Meet the Farm Hands team …..
walter conlon, founder and president
Walter Conlon, our president, retired from his long time practice of law in Muscatine, Iowa, in 2012. He graduated from Loras College, Dubuque, Iowa, in 1969, and from the University of Iowa Law School in 1975. He served in the Iowa legislature from 1977-1982.
In his spare time, Walter loves to visit relatives and friends in Ukraine and around the world and to play his French horn in the local symphony orchestra and community band. He helped to set up a Sister City relationship between his home town and Drohobych in Ukraine, and is involved in delegation exchanges between these cities to further economic progress.
Walter’s passion is to work with people of all walks of life, so that they may develop their talents and enterprises while fulfilling their goals and objectives. This has spread to the agriculture industry, where he sources willing and energetic Ukrainian individuals to work seasonally in the U.S.A. These workers gain from the experience and money working in a foreign country, while helping farmers to obtain the necessary manual work they need to make their businesses successful. Let Walter and his team show you how we can support your business!
OLENA BILETSKA, UKRAINIAN RECRUITING
Olena works as an English teacher in Lviv, Ukraine. She met Walter Conlon, the founder of Farm Hands, in 2003 during a visit to the USA on a professor exchange between Drohobych Teacher Training University and Eastern Iowa Community Colleges. Since then they met a few times in Ukraine and during one of his visits Walter suggested starting Farm Hands as a project to help cooperation between American farmers and Ukrainian agricultural workers.

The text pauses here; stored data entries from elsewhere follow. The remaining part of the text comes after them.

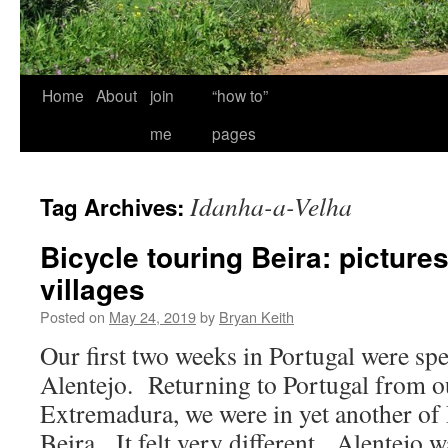
Home
About
join
“how to”
me
pages
Idanha-a-Velha
Tag Archives:
Bicycle touring Beira: pictur
villages
Posted on
May 24, 2019
by
Bryan Keith
Our first two weeks in Portugal were sp
Alentejo. Returning to Portugal from ou
Extremadura, we were in yet another of 
Beira. It felt very different. Alentejo wa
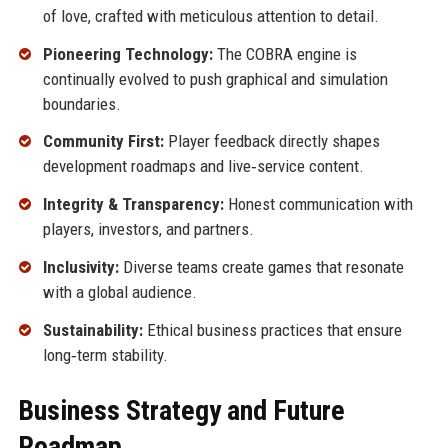
of love, crafted with meticulous attention to detail.
Pioneering Technology:
The COBRA engine is
continually evolved to push graphical and simulation
boundaries.
Community First:
Player feedback directly shapes
development roadmaps and live‑service content.
Integrity & Transparency:
Honest communication with
players, investors, and partners.
Inclusivity:
Diverse teams create games that resonate
with a global audience.
Sustainability:
Ethical business practices that ensure
long‑term stability.
Business Strategy and Future
Roadmap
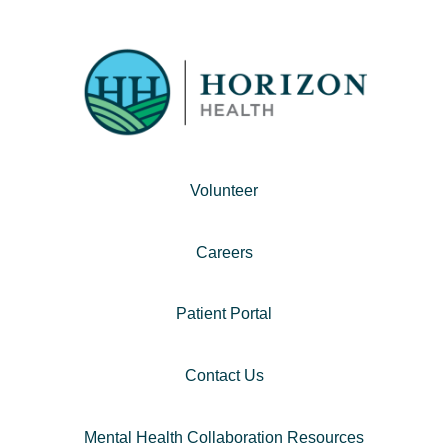
Volunteer
Careers
Patient Portal
Contact Us
Mental Health Collaboration Resources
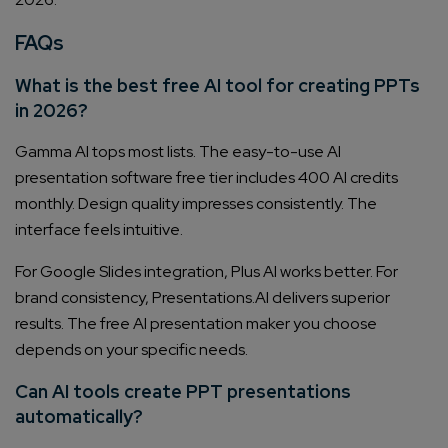
FAQs
What is the best free AI tool for creating PPTs
in 2026?
Gamma AI tops most lists. The easy-to-use AI
presentation software free tier includes 400 AI credits
monthly. Design quality impresses consistently. The
interface feels intuitive.
For Google Slides integration, Plus AI works better. For
brand consistency, Presentations.AI delivers superior
results. The free AI presentation maker you choose
depends on your specific needs.
Can AI tools create PPT presentations
automatically?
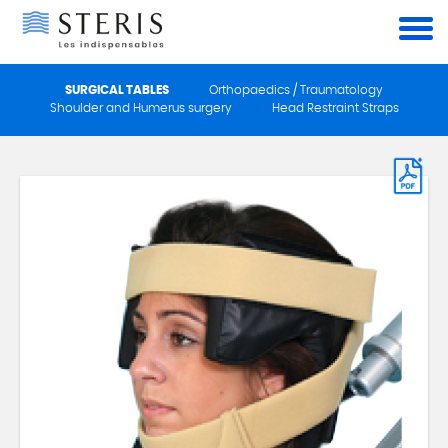
Cookies management panel
SURGICAL TABLES
Orthopaedics / Traumatology
Shoulder and Humerus surgery
Head Restraint Straps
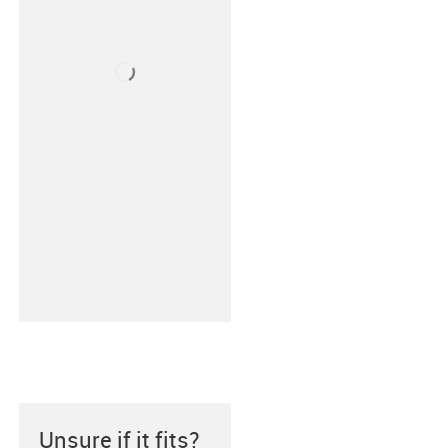
Unsure if it fits?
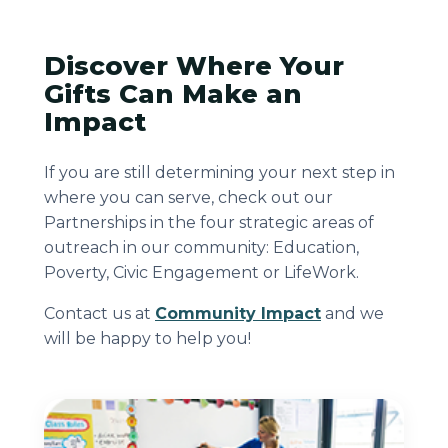
Discover Where Your
Gifts Can Make an
Impact
If you are still determining your next step in
where you can serve, check out our
Partnerships in the four strategic areas of
outreach in our community: Education,
Poverty, Civic Engagement or LifeWork.
Contact us at
Community Impact
and we
will be happy to help you!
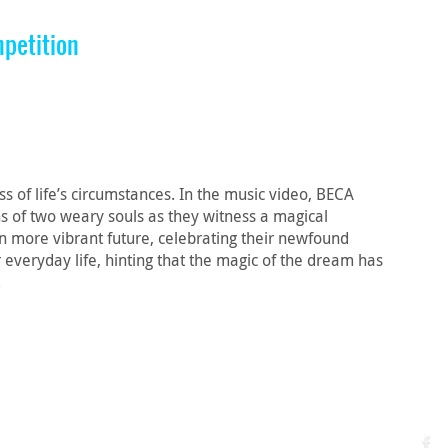
petition
f life’s circumstances. In the music video, BECA
ons of two weary souls as they witness a magical
 more vibrant future, celebrating their newfound
everyday life, hinting that the magic of the dream has
.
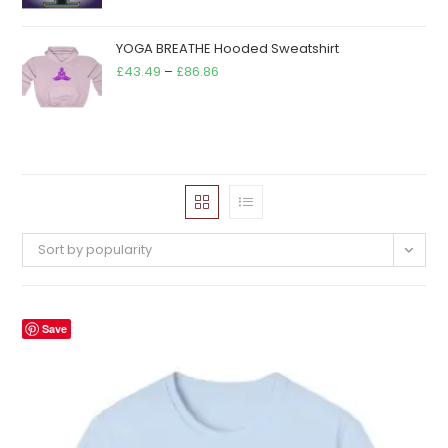
YOGA BREATHE Hooded Sweatshirt
Price
£
43.49
–
£
86.86
range:
£43.49
through
£86.86
Sort by popularity
Save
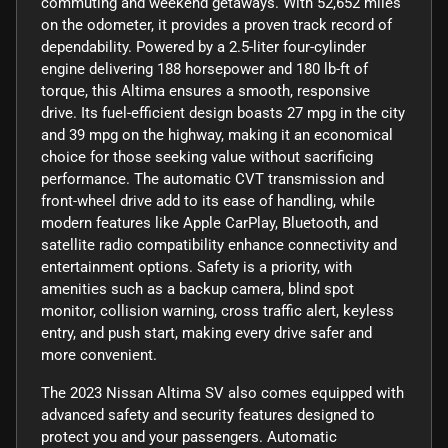
commuting and weekend getaways. With 52,652 miles
on the odometer, it provides a proven track record of
dependability. Powered by a 2.5-liter four-cylinder
engine delivering 188 horsepower and 180 lb-ft of
torque, this Altima ensures a smooth, responsive
drive. Its fuel-efficient design boasts 27 mpg in the city
and 39 mpg on the highway, making it an economical
choice for those seeking value without sacrificing
performance. The automatic CVT transmission and
front-wheel drive add to its ease of handling, while
modern features like Apple CarPlay, Bluetooth, and
satellite radio compatibility enhance connectivity and
entertainment options. Safety is a priority, with
amenities such as a backup camera, blind spot
monitor, collision warning, cross traffic alert, keyless
entry, and push start, making every drive safer and
more convenient.
The 2023 Nissan Altima SV also comes equipped with
advanced safety and security features designed to
protect you and your passengers. Automatic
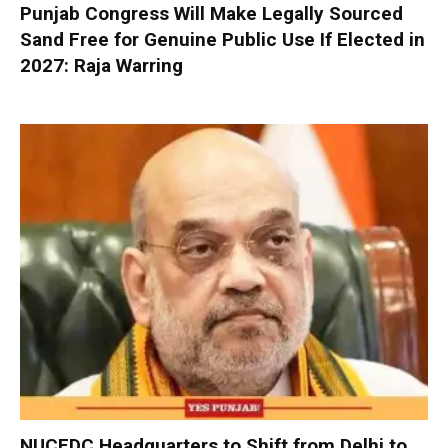
Punjab Congress Will Make Legally Sourced
Sand Free for Genuine Public Use If Elected in
2027: Raja Warring
NUCFDC Headquarters to Shift from Delhi to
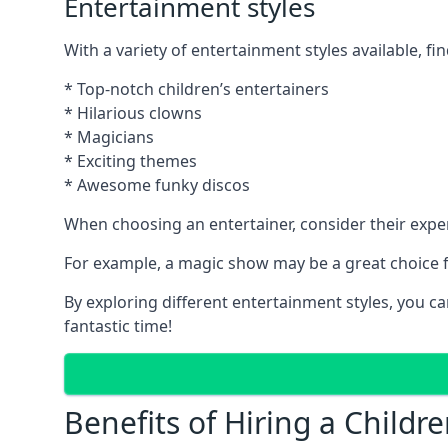
Entertainment styles
With a variety of entertainment styles available, fin
* Top-notch children’s entertainers
* Hilarious clowns
* Magicians
* Exciting themes
* Awesome funky discos
When choosing an entertainer, consider their exper
For example, a magic show may be a great choice fo
By exploring different entertainment styles, you c
fantastic time!
Benefits of Hiring a Childre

The USA and Ukraine have a lot in common, and one of these similarities lies in the countries’ interest in agriculture. Since America’s earliest days, farming has held a major place in the country’s economy. Agriculture has always been one of Ukraine’s main fields of economy too, due to the country’s geographical position, climate, and the high density of population in rural areas. Ukrainians have always been a nation emotionally attached to the soil and even urban dwellers tend to spend their free time growing vegetable and fruit gardens in their dachas (suburban summer cottages) or just planting flowers in balcony gardens or flower-beds. No wonder one can find a Ukrainian teacher, doctor, engineer or office clerk planting, weeding, sowing or gathering the crops as part of spring, summer or fall weekend routine.
When Walter asked Olena to recruit Ukrainian workers for seasonal jobs on American farms, she decided to give it a try. Since 2017, 7 Ukrainian workers have successfully participated in the program and are currently working on farms in the USA. We hope cooperation between the 2 countries will be fruitful in the future, too.
Family members also help in the business, through connecting with farmers who may be looking for help, and assisting in all administration, logistical and customer support functions.